A word we use quite often when talking about food and beverage brands is categories. And it turns out, what “category” means in the context of a grocery store is more difficult to define than you might think.
We advocate beginning everything in your business with meeting an unmet consumer need. So, categories could be defined as groups of products that meet a similar consumer need or that can substitute for each other. This allows something like snacks, as a category, to cover many different types of products and have a plethora of sub-categories (salty snacks, sweet snacks, etc.). What makes sense to consumers might make less sense to you, and you don’t have that much time to communicate with consumers in the grocery store.
There are practical challenges to categorization as food and beverage brands seek to grow their businesses. Different categories have different buyers at grocery stores, and it can be a struggle to develop relationships with buyers only to have to start over because you positioned yourself in the wrong category. And, certain categories are growing more than others or are more crowded than others, limiting potential top-line sales growth. This should be considered before launching a business or ramping up production of products.
The reality is, for food and beverage brands, the dynamics of the category they are in can mean life or death. Retailers might define your product by in-store location only, and this placement in-store might conflict with your ideal positioning or the story you are telling to your target consumer. This dynamic is especially true with companies that have products that have a legitimate claim to multiple categories. If you are positioning your product as a snack but it looks like a bar, a placement in the bar section might mean less sales and eventually losing that store.
Food and beverage businesses should define what category they are in and make sure their salespeople and brokers develop relationships with the right category buyers. That definition and clarity is needed to be properly placed in stores and hopefully get off the shelf.
And now, our roundup of the best food and beverage finance news, events and resources from around the web…
Business Model Insights
- Costco’s Business Model Is Smarter Than You Think (Investopedia) – “Costco’s business model is called a subscription business model. Customers who want to shop at the store must buy a membership with the promise of lower prices to make up for the initial upfront cost. While other stores may have occasionally lower prices on their loss leaders, Costco has permanently capped its margins to ensure that members can justify paying for a membership. Costco employees also earn a decent wage, saving money by making them more productive and less likely to quit. Costco has a policy of carrying a lower number of products than traditional grocery stores. Having fewer products to order, track and display means cost savings for Costco. And, by having a limited retail space, suppliers must bid for Costco shelf space to get their products sold.”
- Finding opportunity at the intersection of food production and distribution (Food Dive)
- Making a killer impression starts with standout founders (New Hope Media)
- One investor’s must-haves and red flags for natural brands seeking funding (New Hope Media) – “There are a few really important valuation drivers for younger CPG companies in the natural category. First, make sure you are not a ‘me too’ company. Be differentiated and positioned for growth in an accelerating category. Another important thing? Having broad and deep sales in a category or geographic area. It’s a challenge for investors to get their arms around where the real opportunity is if you’ve only got sales with one or two or three customers. Or, there’s one customer that represents 50 percent of your sales, which doesn’t give the investor any sort of leeway if that customer goes away.”

• [Aim of the exercise]
Decide whether each statement below agrees with the grocery-category article above. Answer yes or no, and quote the words from the article that settle each one.
1. Retailers might define a product solely by its in-store location.
2. Costco carries more products than traditional grocery stores.
3. The investor says one customer making up 50 percent of sales gives investors leeway.

• [Dataset extract]
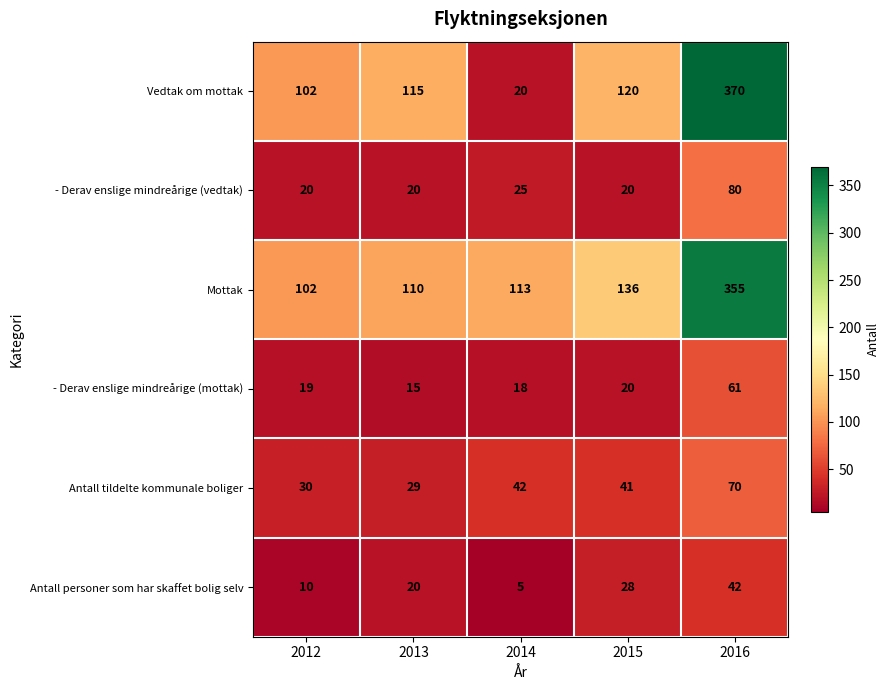

How many distinct data groups are displayed?

6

• [Task answer]
1. Yes: "Retailers might define your product by in-store location only"
2. No: "Costco has a policy of carrying a lower number of products than traditional grocery stores."
3. No: "which doesn’t give the investor any sort of leeway if that customer goes away."